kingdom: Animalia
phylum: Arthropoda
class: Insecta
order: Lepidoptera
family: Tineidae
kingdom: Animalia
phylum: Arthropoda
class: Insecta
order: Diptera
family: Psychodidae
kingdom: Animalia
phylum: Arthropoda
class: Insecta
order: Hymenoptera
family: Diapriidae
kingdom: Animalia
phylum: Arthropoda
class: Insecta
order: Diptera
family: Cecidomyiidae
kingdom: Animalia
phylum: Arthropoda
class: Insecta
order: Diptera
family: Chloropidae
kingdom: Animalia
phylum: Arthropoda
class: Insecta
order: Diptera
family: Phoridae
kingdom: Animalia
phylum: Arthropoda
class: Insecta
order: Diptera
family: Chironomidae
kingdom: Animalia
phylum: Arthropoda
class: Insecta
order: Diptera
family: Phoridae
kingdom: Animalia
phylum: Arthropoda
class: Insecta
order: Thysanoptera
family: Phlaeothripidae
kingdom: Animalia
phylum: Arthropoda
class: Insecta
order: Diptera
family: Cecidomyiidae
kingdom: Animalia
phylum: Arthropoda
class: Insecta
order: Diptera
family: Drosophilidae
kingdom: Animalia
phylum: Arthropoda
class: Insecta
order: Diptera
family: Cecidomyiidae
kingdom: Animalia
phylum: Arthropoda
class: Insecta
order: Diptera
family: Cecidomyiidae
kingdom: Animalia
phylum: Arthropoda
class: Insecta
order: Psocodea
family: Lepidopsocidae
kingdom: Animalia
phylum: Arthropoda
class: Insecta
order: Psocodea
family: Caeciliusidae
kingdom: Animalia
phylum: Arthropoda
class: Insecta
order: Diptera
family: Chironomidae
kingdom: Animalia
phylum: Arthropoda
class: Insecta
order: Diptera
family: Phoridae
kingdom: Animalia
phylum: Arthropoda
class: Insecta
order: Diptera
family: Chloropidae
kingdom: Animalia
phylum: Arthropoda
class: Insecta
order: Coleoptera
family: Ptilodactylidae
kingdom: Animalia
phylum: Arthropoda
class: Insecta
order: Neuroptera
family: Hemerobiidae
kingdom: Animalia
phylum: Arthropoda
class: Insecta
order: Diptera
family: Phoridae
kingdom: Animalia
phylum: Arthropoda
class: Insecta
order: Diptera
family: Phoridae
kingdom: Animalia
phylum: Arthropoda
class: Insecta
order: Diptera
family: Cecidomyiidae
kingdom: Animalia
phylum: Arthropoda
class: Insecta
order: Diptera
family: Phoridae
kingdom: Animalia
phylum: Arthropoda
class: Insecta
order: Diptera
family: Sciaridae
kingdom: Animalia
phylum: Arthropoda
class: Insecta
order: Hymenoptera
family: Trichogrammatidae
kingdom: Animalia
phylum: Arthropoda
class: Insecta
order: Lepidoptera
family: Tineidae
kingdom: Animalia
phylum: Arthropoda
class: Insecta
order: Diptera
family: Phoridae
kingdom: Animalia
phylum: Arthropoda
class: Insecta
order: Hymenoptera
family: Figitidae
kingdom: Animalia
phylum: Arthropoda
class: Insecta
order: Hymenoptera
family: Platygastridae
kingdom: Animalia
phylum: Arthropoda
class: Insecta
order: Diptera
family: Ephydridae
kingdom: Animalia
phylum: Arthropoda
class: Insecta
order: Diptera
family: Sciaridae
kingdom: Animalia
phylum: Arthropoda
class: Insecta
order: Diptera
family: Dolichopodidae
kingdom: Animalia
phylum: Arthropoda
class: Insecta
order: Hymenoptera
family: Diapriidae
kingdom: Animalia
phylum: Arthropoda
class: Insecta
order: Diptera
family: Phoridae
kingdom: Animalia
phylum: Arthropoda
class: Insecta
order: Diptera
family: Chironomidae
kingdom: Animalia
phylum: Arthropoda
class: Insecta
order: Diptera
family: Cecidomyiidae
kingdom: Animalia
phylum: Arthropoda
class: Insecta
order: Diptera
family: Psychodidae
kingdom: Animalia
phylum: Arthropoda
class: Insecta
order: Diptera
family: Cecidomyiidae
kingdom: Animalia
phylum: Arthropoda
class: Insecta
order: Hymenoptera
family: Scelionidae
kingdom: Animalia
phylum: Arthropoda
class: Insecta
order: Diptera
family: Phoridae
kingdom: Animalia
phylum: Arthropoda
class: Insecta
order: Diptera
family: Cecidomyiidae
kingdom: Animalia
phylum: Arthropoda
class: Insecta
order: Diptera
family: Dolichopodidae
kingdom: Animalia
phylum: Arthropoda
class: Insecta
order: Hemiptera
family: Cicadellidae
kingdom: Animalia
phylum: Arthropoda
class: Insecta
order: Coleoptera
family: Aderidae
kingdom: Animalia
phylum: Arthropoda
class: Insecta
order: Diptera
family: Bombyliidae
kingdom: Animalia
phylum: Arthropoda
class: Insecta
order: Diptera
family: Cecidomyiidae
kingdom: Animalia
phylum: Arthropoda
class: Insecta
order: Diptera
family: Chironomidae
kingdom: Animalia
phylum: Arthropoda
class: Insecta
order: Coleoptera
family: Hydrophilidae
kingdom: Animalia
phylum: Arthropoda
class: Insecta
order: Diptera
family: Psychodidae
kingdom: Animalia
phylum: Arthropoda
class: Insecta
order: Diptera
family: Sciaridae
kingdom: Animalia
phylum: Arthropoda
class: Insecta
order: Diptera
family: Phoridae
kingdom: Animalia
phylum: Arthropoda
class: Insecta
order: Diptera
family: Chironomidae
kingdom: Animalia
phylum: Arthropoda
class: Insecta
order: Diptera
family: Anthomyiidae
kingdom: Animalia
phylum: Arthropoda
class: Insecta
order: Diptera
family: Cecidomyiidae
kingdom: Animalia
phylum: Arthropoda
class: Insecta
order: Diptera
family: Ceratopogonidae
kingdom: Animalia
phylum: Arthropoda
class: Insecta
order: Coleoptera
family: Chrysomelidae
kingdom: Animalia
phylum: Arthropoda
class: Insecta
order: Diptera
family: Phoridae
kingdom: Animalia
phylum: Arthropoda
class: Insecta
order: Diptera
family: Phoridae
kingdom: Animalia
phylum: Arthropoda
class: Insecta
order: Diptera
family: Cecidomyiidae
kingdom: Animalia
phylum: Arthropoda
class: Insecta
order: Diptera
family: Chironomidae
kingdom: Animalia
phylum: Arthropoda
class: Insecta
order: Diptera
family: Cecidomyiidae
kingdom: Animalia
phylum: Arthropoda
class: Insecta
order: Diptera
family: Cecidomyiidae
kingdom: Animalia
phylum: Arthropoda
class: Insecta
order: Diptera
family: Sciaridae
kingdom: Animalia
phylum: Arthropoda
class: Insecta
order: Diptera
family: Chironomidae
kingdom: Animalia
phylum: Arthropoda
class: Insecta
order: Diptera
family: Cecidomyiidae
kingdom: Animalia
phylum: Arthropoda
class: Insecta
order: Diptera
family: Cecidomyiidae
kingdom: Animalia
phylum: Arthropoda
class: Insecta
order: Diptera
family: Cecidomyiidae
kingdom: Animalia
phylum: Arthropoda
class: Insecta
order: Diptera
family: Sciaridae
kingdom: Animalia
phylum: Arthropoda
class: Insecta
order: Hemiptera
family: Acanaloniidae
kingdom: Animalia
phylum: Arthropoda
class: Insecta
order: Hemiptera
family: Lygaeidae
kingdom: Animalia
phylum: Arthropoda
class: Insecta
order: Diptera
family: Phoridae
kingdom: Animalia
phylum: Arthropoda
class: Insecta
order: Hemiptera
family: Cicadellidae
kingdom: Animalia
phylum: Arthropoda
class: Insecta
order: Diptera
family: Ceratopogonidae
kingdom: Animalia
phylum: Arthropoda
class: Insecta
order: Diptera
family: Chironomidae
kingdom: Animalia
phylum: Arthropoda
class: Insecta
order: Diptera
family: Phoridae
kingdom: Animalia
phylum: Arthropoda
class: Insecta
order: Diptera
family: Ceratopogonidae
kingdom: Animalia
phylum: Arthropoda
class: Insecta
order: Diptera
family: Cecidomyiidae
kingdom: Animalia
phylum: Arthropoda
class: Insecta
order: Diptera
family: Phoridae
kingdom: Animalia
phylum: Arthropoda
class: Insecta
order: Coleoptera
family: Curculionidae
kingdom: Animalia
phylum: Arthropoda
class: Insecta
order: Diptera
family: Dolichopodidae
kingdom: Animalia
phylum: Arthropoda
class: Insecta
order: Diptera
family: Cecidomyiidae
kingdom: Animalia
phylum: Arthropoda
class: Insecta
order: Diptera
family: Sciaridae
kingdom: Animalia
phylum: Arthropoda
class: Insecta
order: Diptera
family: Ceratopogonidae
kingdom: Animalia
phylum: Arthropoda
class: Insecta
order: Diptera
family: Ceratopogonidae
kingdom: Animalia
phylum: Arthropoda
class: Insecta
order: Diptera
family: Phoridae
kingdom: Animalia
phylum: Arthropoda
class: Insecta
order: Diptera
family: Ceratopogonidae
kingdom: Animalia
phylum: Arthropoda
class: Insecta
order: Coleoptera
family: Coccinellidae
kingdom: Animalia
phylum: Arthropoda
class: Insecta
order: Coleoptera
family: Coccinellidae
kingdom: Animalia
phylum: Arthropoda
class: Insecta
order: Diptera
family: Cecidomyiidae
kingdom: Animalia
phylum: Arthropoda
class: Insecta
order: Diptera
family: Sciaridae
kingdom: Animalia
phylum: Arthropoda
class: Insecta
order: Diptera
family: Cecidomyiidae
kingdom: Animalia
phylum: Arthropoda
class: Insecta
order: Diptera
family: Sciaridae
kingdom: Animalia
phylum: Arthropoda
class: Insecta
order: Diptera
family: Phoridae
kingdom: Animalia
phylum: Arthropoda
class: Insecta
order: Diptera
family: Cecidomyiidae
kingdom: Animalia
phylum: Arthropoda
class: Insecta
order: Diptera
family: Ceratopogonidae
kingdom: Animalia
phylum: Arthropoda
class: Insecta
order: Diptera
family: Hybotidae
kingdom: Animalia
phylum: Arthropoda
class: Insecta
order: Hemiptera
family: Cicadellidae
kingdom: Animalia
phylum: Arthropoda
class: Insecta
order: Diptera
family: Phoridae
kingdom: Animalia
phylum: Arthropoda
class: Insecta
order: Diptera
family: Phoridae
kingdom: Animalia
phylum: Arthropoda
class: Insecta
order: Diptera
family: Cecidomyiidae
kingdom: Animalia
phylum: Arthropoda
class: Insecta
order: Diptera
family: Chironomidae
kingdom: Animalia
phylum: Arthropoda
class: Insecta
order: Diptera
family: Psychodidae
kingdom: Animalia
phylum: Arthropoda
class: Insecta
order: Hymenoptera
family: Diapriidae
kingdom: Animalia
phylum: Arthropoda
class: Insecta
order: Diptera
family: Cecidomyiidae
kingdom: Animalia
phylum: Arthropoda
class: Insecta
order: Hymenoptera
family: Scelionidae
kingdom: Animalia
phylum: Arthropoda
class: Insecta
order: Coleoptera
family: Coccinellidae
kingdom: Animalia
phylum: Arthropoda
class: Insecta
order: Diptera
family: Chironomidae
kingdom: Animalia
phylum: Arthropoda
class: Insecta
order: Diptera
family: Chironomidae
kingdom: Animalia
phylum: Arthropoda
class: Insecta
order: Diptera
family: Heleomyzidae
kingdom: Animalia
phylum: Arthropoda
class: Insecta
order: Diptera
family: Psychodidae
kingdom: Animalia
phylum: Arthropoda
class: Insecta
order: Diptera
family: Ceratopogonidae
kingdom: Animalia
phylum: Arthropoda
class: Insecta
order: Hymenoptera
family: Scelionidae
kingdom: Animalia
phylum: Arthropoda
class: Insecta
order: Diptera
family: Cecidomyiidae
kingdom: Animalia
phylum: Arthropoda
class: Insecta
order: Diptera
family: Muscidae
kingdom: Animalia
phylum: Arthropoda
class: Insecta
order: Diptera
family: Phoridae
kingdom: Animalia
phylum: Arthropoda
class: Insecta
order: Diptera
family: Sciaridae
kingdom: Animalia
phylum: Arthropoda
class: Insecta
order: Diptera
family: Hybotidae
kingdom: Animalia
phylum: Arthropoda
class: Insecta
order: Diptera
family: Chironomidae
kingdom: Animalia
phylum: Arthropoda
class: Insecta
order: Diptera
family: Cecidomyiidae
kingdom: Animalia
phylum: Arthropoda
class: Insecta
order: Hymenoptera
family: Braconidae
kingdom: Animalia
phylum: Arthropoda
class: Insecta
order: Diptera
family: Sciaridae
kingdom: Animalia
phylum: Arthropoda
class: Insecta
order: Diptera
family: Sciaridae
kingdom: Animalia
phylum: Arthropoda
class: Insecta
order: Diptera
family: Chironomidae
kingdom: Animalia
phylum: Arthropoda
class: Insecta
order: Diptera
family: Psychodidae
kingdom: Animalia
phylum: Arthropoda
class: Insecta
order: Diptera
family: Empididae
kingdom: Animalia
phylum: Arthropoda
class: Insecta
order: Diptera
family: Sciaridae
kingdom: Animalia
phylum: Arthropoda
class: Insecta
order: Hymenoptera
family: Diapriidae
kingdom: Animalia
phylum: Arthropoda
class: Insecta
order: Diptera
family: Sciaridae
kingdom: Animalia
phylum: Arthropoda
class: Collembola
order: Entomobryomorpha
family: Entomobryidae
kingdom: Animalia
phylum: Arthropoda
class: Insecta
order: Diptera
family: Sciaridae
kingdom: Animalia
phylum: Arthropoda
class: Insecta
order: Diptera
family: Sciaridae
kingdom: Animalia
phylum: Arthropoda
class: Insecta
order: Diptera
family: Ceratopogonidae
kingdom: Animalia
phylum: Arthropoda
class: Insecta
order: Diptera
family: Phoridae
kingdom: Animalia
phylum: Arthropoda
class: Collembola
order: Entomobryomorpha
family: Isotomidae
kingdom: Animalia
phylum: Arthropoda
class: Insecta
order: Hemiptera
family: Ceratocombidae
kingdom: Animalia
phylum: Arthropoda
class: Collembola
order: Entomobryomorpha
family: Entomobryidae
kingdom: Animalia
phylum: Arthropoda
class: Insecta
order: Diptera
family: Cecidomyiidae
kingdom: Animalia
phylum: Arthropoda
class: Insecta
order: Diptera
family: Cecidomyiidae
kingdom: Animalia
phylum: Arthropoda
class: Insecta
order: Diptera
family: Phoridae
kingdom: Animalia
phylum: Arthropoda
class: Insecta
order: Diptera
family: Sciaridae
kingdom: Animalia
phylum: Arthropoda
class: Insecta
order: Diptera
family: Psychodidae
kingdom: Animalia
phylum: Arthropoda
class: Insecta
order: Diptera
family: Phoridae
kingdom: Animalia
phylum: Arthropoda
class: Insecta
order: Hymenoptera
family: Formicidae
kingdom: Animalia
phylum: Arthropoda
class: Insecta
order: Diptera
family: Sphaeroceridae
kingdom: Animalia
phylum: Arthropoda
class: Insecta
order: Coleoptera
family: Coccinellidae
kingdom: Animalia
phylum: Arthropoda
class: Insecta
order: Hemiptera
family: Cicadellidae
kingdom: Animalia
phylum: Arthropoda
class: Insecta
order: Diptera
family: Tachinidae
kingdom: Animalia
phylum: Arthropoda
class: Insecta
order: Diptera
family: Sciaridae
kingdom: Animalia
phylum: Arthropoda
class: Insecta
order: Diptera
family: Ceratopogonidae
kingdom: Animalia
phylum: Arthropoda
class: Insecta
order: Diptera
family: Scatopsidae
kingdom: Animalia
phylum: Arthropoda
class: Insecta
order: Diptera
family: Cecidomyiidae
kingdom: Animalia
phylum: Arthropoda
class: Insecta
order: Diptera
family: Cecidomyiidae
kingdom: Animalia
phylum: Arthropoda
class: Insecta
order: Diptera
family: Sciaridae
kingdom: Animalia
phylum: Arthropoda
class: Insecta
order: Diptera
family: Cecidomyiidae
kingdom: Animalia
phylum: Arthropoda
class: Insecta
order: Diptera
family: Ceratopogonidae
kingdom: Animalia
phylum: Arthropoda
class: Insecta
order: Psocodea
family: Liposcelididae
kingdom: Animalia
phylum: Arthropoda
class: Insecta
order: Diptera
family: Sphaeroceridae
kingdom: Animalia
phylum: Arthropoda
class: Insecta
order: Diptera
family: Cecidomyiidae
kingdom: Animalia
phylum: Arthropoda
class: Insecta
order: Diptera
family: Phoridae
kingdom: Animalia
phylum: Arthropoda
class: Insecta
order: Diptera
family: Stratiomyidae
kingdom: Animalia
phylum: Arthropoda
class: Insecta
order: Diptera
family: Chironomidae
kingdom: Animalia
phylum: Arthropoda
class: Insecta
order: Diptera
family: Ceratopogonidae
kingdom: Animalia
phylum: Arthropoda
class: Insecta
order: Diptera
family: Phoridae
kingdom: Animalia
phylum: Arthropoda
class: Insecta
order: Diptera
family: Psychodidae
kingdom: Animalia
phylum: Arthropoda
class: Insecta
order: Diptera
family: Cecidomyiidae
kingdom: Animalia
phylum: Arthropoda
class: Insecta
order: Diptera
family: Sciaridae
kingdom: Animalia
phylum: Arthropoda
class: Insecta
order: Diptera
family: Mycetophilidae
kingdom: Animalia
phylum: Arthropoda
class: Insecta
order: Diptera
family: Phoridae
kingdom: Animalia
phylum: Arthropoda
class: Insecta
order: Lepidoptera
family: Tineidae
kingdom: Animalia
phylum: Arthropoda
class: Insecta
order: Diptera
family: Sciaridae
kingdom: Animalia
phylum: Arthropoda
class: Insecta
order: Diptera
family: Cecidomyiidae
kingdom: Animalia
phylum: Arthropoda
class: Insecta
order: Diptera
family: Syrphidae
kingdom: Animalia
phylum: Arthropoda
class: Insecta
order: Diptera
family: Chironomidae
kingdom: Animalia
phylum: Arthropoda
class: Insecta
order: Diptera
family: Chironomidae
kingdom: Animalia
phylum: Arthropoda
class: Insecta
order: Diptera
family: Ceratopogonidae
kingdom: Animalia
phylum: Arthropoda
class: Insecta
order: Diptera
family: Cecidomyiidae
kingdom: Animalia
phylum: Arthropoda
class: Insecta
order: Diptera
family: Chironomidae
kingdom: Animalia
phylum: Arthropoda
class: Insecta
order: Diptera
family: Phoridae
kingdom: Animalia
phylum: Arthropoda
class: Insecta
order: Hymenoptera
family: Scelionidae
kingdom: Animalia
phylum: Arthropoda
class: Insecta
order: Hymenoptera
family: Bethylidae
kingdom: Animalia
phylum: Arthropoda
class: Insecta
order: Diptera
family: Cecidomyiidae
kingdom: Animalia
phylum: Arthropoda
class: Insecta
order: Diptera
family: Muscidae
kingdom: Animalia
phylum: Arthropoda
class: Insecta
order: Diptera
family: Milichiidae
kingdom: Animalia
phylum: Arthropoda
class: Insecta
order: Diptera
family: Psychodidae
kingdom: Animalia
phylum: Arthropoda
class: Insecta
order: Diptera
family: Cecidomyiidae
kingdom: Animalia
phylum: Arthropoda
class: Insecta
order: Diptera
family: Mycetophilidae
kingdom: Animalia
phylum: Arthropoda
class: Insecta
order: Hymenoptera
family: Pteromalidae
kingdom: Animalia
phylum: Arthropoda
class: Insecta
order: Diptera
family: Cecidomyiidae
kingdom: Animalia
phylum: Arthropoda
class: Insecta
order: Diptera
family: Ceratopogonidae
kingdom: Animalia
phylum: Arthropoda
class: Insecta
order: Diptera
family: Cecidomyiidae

__________________________________________________

YOUR INSTRUCTIONS
Copy out, without changes, every line from the one containing "family: Milichiidae" through the last line of the rows, both ends included.

CORRECT RESULT
family: Milichiidae
kingdom: Animalia
phylum: Arthropoda
class: Insecta
order: Diptera
family: Psychodidae
kingdom: Animalia
phylum: Arthropoda
class: Insecta
order: Diptera
family: Cecidomyiidae
kingdom: Animalia
phylum: Arthropoda
class: Insecta
order: Diptera
family: Mycetophilidae
kingdom: Animalia
phylum: Arthropoda
class: Insecta
order: Hymenoptera
family: Pteromalidae
kingdom: Animalia
phylum: Arthropoda
class: Insecta
order: Diptera
family: Cecidomyiidae
kingdom: Animalia
phylum: Arthropoda
class: Insecta
order: Diptera
family: Ceratopogonidae
kingdom: Animalia
phylum: Arthropoda
class: Insecta
order: Diptera
family: Cecidomyiidae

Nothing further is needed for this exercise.